### Requirement
Using the records below, output the stretch that opens with the line containing "2 режима (вспышка/посто" and closes with the line containing "ど、複数の恋愛リアリティーショーを同時展開し", exactly and including both lines, with nothing more.
+ + + + +
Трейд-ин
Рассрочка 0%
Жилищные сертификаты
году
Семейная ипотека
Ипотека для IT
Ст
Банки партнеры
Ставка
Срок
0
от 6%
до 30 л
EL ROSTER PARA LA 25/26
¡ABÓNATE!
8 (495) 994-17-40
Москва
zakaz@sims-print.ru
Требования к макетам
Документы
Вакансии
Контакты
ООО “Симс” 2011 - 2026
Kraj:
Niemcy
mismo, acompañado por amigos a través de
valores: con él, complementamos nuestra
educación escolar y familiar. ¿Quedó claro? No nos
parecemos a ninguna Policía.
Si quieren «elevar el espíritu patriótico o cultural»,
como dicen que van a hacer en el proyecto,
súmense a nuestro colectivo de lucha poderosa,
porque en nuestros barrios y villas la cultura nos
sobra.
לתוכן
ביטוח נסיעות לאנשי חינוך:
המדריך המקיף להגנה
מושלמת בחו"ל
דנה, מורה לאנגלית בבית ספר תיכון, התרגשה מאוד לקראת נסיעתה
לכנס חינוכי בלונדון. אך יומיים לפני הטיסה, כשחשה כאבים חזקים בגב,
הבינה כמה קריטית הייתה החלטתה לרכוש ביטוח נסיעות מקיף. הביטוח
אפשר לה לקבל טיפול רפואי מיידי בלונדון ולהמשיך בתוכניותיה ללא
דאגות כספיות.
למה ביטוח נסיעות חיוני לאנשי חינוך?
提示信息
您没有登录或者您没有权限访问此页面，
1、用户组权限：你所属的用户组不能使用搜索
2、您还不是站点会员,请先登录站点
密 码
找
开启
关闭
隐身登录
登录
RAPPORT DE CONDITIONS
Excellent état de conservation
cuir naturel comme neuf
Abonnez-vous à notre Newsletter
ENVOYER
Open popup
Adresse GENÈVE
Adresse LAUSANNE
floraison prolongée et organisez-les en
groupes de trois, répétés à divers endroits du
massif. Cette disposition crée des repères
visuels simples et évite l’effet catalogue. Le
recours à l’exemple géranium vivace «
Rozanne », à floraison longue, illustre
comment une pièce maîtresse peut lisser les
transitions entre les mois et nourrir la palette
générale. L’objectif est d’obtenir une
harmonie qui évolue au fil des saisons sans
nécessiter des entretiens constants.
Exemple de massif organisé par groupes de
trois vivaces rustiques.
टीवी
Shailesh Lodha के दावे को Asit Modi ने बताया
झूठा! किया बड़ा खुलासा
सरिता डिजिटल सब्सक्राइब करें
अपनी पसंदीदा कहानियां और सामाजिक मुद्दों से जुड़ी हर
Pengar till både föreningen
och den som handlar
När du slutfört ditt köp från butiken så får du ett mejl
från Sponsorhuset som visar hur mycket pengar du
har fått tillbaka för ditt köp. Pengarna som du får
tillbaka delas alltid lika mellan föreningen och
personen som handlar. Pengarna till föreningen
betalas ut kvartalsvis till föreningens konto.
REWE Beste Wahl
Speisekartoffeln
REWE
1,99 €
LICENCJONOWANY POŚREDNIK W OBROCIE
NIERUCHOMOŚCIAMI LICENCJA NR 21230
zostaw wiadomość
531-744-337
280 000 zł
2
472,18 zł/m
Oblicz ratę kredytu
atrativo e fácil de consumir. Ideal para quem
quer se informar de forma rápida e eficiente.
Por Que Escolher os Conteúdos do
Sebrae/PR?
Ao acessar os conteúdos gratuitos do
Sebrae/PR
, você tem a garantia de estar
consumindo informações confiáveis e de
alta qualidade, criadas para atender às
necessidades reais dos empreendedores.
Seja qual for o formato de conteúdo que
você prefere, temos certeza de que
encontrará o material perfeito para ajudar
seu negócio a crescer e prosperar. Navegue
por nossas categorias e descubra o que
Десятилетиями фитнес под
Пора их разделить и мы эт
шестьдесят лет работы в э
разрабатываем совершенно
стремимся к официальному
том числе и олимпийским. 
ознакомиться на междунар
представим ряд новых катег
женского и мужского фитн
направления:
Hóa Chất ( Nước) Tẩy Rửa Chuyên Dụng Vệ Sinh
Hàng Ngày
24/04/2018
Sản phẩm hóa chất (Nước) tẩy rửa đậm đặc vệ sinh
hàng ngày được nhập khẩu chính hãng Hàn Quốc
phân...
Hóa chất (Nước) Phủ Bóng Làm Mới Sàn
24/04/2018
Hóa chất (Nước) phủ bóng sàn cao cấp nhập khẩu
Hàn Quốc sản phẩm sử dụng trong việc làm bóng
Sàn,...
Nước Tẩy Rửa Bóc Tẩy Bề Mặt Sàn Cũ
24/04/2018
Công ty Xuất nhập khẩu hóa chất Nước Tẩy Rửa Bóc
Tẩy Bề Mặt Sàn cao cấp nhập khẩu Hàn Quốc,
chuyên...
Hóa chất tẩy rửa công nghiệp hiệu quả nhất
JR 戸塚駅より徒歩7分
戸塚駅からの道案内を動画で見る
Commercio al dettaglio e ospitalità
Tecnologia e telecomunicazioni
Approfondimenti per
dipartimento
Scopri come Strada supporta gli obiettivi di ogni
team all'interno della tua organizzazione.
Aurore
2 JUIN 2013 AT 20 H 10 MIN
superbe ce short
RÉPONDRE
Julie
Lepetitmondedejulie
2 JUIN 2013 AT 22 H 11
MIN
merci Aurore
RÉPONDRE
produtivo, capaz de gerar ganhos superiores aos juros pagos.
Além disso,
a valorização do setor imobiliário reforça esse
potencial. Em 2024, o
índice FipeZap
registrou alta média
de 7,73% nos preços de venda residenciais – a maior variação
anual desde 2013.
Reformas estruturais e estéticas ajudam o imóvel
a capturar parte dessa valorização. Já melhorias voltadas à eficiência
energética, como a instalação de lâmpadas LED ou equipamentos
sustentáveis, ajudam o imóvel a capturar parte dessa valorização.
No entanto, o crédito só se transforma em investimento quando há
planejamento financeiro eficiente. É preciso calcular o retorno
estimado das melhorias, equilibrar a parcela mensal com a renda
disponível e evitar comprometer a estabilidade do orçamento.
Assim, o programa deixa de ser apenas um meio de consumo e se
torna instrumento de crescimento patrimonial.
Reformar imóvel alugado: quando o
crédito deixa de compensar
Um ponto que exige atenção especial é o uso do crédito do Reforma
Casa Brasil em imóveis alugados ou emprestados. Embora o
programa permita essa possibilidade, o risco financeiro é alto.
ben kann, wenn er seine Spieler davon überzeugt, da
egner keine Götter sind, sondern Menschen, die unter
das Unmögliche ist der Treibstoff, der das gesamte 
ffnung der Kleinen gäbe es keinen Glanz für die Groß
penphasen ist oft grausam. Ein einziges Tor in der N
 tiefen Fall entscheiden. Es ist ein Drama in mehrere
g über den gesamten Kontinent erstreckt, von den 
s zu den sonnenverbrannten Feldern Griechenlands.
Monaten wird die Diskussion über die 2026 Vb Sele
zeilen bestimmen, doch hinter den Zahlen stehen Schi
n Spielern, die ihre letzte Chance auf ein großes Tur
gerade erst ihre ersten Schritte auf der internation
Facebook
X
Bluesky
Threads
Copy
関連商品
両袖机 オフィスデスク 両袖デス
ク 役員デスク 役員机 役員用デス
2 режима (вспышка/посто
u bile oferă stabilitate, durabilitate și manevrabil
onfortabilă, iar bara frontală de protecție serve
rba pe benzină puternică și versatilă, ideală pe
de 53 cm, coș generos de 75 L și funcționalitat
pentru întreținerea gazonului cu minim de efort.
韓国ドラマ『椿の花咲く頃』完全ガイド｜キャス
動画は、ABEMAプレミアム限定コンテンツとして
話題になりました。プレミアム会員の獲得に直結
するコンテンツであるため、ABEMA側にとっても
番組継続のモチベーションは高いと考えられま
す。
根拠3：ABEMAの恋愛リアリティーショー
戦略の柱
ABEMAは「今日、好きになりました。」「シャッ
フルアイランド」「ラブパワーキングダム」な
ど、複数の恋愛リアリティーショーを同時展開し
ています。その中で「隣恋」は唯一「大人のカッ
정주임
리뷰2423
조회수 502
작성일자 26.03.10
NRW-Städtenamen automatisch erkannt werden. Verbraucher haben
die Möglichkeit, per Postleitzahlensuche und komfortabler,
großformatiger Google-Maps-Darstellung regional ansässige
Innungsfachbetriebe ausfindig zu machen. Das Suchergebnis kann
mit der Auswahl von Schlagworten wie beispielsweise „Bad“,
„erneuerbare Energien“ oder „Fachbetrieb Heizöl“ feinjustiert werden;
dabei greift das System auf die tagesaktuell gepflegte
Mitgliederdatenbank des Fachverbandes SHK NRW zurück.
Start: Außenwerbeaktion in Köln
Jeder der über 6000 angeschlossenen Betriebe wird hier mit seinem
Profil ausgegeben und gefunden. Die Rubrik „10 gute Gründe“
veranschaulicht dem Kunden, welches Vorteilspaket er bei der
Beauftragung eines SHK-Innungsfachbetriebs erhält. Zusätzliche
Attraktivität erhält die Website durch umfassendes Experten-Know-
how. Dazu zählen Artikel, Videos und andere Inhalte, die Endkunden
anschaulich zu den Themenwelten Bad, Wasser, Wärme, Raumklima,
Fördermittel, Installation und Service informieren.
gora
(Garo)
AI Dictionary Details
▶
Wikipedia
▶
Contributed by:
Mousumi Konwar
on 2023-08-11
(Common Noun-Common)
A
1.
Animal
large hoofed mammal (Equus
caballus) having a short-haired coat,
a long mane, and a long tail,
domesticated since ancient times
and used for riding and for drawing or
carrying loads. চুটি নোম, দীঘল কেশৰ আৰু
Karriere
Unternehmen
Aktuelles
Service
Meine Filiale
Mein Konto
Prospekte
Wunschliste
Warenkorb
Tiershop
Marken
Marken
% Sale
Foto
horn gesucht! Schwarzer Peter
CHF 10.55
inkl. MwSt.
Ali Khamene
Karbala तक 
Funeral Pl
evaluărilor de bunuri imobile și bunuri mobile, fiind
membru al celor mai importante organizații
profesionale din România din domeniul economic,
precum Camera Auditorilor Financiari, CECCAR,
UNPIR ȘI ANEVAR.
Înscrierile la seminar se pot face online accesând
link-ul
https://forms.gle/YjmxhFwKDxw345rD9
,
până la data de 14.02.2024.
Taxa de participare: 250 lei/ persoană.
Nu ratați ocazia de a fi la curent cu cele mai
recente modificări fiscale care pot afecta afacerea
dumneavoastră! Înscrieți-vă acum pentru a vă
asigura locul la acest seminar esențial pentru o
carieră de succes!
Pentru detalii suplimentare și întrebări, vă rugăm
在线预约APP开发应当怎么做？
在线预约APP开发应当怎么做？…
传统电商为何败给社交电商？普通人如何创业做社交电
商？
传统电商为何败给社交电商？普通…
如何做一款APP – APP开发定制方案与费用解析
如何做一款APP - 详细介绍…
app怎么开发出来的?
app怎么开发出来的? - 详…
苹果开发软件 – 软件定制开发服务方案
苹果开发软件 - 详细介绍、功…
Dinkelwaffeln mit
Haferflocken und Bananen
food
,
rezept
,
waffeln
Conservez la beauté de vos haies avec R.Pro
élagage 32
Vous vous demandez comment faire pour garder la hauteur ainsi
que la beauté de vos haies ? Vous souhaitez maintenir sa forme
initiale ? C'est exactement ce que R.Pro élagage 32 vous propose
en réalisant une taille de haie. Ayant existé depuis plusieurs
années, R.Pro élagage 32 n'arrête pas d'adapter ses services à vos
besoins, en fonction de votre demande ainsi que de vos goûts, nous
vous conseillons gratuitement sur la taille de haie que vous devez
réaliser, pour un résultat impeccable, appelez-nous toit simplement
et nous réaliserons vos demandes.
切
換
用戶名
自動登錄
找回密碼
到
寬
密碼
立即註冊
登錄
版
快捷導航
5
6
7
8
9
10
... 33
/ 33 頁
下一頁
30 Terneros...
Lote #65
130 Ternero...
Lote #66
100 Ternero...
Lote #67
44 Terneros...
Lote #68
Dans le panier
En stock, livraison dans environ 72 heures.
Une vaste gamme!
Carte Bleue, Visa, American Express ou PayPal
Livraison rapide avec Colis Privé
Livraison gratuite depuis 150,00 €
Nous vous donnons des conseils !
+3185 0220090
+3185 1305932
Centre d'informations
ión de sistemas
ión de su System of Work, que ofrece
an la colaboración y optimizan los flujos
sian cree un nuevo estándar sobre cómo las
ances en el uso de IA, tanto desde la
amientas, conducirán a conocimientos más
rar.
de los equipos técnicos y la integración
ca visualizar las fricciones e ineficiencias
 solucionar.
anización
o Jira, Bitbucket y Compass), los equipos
+ + + + +
### Response
2 режима (вспышка/посто
u bile oferă stabilitate, durabilitate și manevrabil
onfortabilă, iar bara frontală de protecție serve
rba pe benzină puternică și versatilă, ideală pe
de 53 cm, coș generos de 75 L și funcționalitat
pentru întreținerea gazonului cu minim de efort.
韓国ドラマ『椿の花咲く頃』完全ガイド｜キャス
動画は、ABEMAプレミアム限定コンテンツとして
話題になりました。プレミアム会員の獲得に直結
するコンテンツであるため、ABEMA側にとっても
番組継続のモチベーションは高いと考えられま
す。
根拠3：ABEMAの恋愛リアリティーショー
戦略の柱
ABEMAは「今日、好きになりました。」「シャッ
フルアイランド」「ラブパワーキングダム」な
ど、複数の恋愛リアリティーショーを同時展開し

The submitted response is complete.